Other than the technical features described in the specification, all are known to those skilled in the art. Descriptions of well-known components and well-known techniques are omitted so as to not unnecessarily obscure the present invention. The embodiments described in the above examples are not intended to represent all the embodiments consistent with the present application, and on the basis of the technical solutions of the present invention, various modifications or variations may be made by those skilled in the art without the need for inventive efforts, while remaining within the scope of the present invention.

Claims

1. The bidirectional cache placement method based on deep reinforcement learning in the non-cellular network is characterized by comprising the following steps of:

(1) Establishing a utility function based on cache hit rate, cache space resource utilization rate, content response time delay and energy consumption index for the edge server node, wherein the utility function utility (t) in the time slot t is as follows:

wherein P is _hit (t) is the cache hit rate of the edge server node in the time slot t, Y (t) is the normalized system cost of the edge server node in the time slot t, and Y (t) is calculated as follows:

wherein ω is,

And mu is the weight proportion, T ^total (t) and E ^total (T) represents the total delay and total energy consumption of the edge server in time slot T, respectively, T ^max (t) and E ^max (t) represents maximum time delay and maximum energy consumption of edge server in time slot t, C _M Representing the cache capacity of the edge server, C _{F_M} Representing the sum of the cache content sizes of the edge servers in the time slot t;

k users in the coverage area of the edge server node are set, and the user set is

Providing F environmental frame contents, wherein the content set is +.>

the optimization problem represents optimizing content caching decisions

Representing an average utility function, τ representing the current slot;

indicating whether content i is requested or not +.>

Representing content i->

Indicating that at least one user requested content i,

representation->

No user request; h is a _k Indicating whether user k's request hits in the edge server's cache space, h if the content hits _k =1, otherwise h _k ＝0；

(2) Mapping a content caching decision process based on user history preference into a Markov decision process, and establishing a caching resource allocation decision network by using a deep Q network;

in the deep Q network, the state of the agent is set to be the content cache state s (t) = [ C ] of the current edge server ₁ ,C ₂ ,…,C _F ]The method comprises the steps of carrying out a first treatment on the surface of the Actions of agent output

Indicating whether or not to take action on content i; evaluating rewards of the network computing action after execution, the rewards being set to an optimization target value +.>

(3) The user terminal generates a service demand and sends a request to the edge server node, the user terminal detects whether the requested content is cached locally, if not, the requested content is obtained from the edge server node; if yes, selecting to process locally or uninstalled to the edge server node; and the edge server updates the content caching decision according to the continuously received user request.

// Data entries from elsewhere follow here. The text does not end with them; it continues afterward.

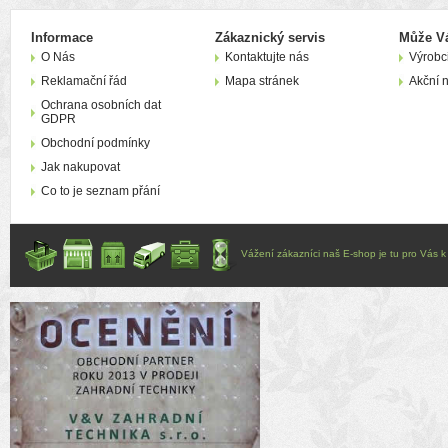
Informace
Zákaznický servis
Může Vá
O Nás
Kontaktujte nás
Výrobc
Reklamační řád
Mapa stránek
Akční 
Ochrana osobních dat
GDPR
Obchodní podmínky
Jak nakupovat
Co to je seznam přání
Vážení zákazníci naš E-shop je tu pro Vás k d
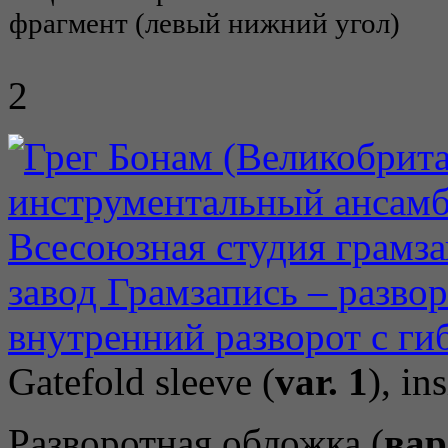
фрагмент (левый нижний угол)
2
Gatefold sleeve (
var. 1
), in
Разворотная обложка (
вар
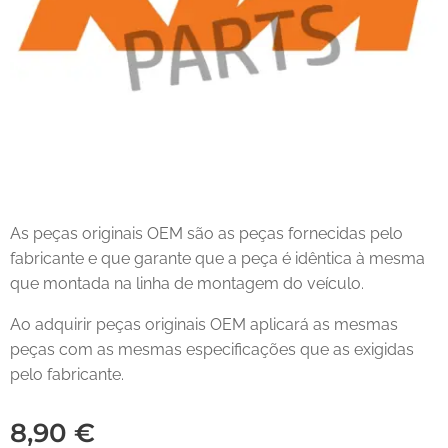
As peças originais OEM são as peças fornecidas pelo
fabricante e que garante que a peça é idêntica à mesma
que montada na linha de montagem do veículo.
Ao adquirir peças originais OEM aplicará as mesmas
peças com as mesmas especificações que as exigidas
pelo fabricante.
8,90
€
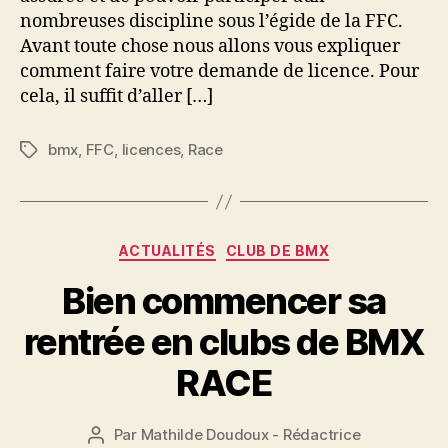
nombreuses discipline sous l’égide de la FFC.
Avant toute chose nous allons vous expliquer
comment faire votre demande de licence. Pour
cela, il suffit d’aller […]
bmx
,
FFC
,
licences
,
Race
Étiquettes
Catégories
ACTUALITÉS
CLUB DE BMX
Bien commencer sa
rentrée en clubs de BMX
RACE
Par
Mathilde Doudoux - Rédactrice
Auteur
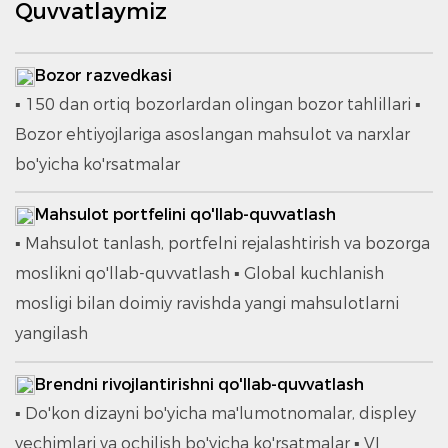
Quvvatlaymiz
Bozor razvedkasi
▪ 150 dan ortiq bozorlardan olingan bozor tahlillari ▪
Bozor ehtiyojlariga asoslangan mahsulot va narxlar
bo'yicha ko'rsatmalar
Mahsulot portfelini qo'llab-quvvatlash
▪ Mahsulot tanlash, portfelni rejalashtirish va bozorga
moslikni qo'llab-quvvatlash ▪ Global kuchlanish
mosligi bilan doimiy ravishda yangi mahsulotlarni
yangilash
Brendni rivojlantirishni qo'llab-quvvatlash
▪ Do'kon dizayni bo'yicha ma'lumotnomalar, displey
yechimlari va ochilish bo'yicha ko'rsatmalar ▪ VI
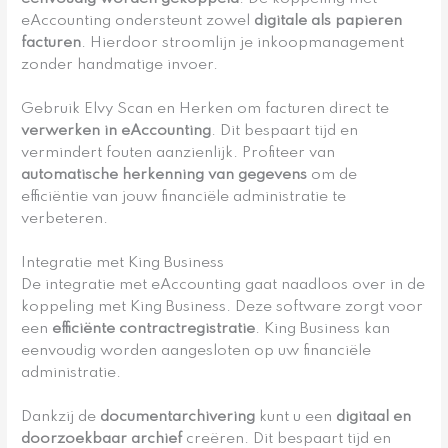
eAccounting ondersteunt zowel
digitale als papieren
facturen
. Hierdoor stroomlijn je inkoopmanagement
zonder handmatige invoer.
Gebruik Elvy Scan en Herken om facturen direct te
verwerken in eAccounting
. Dit bespaart tijd en
vermindert fouten aanzienlijk. Profiteer van
automatische herkenning van gegevens
om de
efficiëntie van jouw financiële administratie te
verbeteren.
Integratie met King Business
De integratie met eAccounting gaat naadloos over in de
koppeling met King Business. Deze software zorgt voor
een
efficiënte contractregistratie
. King Business kan
eenvoudig worden aangesloten op uw financiële
administratie.
Dankzij de
documentarchivering
kunt u een
digitaal en
doorzoekbaar archief
creëren. Dit bespaart tijd en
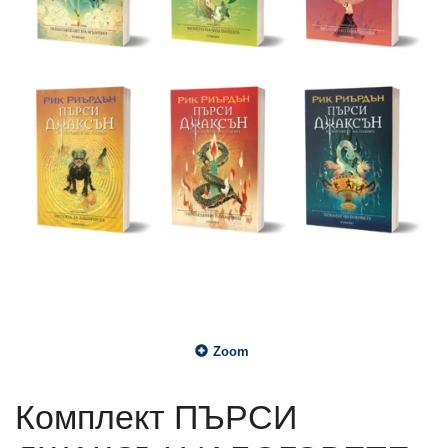
Zoom
Комплект ПЪРСИ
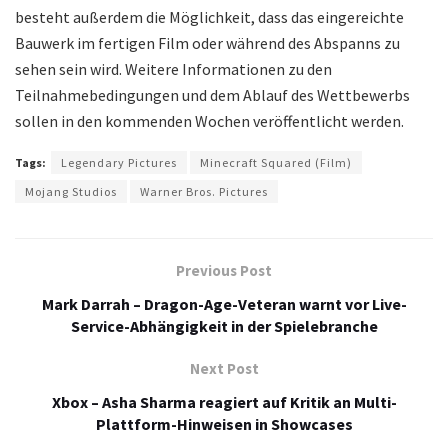
besteht außerdem die Möglichkeit, dass das eingereichte
Bauwerk im fertigen Film oder während des Abspanns zu
sehen sein wird. Weitere Informationen zu den
Teilnahmebedingungen und dem Ablauf des Wettbewerbs
sollen in den kommenden Wochen veröffentlicht werden.
Tags:
Legendary Pictures
Minecraft Squared (Film)
Mojang Studios
Warner Bros. Pictures
Previous Post
Mark Darrah – Dragon-Age-Veteran warnt vor Live-
Service-Abhängigkeit in der Spielebranche
Next Post
Xbox – Asha Sharma reagiert auf Kritik an Multi-
Plattform-Hinweisen in Showcases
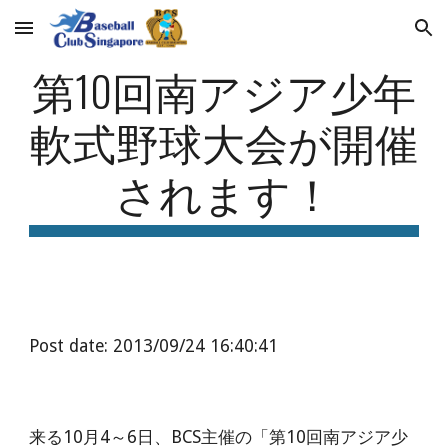
Skip to main content
Skip to navigation
第10回南アジア少年
軟式野球大会が開催
されます！
Post date: 2013/09/24 16:40:41
来る10月4～6日、BCS主催の「第10回南アジア少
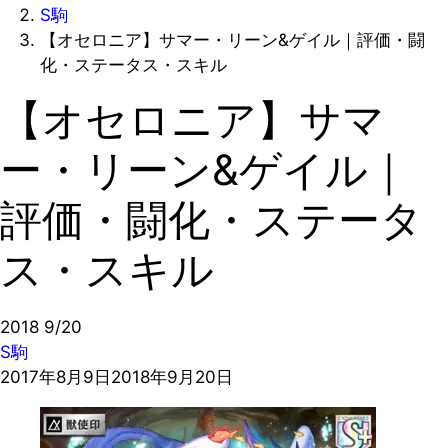
S駒
【オセロニア】サマー・リーン&ゲイル｜評価・闘
化・ステータス・スキル
【オセロニア】サマ
ー・リーン&ゲイル｜
評価・闘化・ステータ
ス・スキル
2018
9/20
S駒
2017年8月9日
2018年9月20日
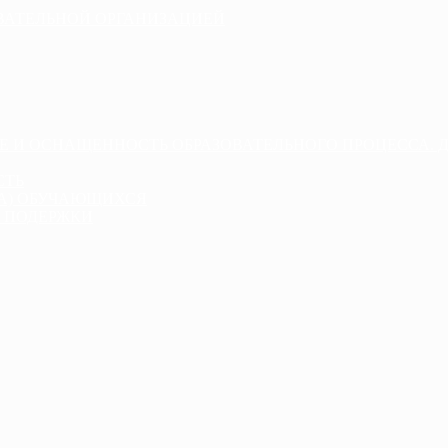
ОВАТЕЛЬНОЙ ОРГАНИЗАЦИЕЙ
Е И ОСНАЩЕННОСТЬ ОБРАЗОВАТЕЛЬНОГО ПРОЦЕССА. 
СТЬ
ДА) ОБУЧАЮЩИХСЯ
 ПОДЕРЖКИ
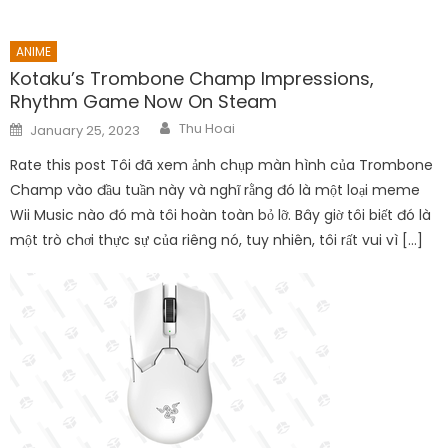
ANIME
Kotaku’s Trombone Champ Impressions,
Rhythm Game Now On Steam
Author
Posted
Thu Hoai
January 25, 2023
on
Rate this post Tôi đã xem ảnh chụp màn hình của Trombone
Champ vào đầu tuần này và nghĩ rằng đó là một loại meme
Wii Music nào đó mà tôi hoàn toàn bỏ lỡ. Bây giờ tôi biết đó là
một trò chơi thực sự của riêng nó, tuy nhiên, tôi rất vui vì […]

2. The method of claim 1 wherein the edge server node's cache hit rate at time slot t

3. The method of claim 1 wherein the method establishes a buffer resource allocation decision network using a deep Q network, the Q network is implemented using a deep neural network DNN approximating a nonlinear function, the DNN includes three fully connected hidden layers, the activation function of the first two hidden layers is set as a linear rectification function, and the third hidden layer function is set as a tanh function.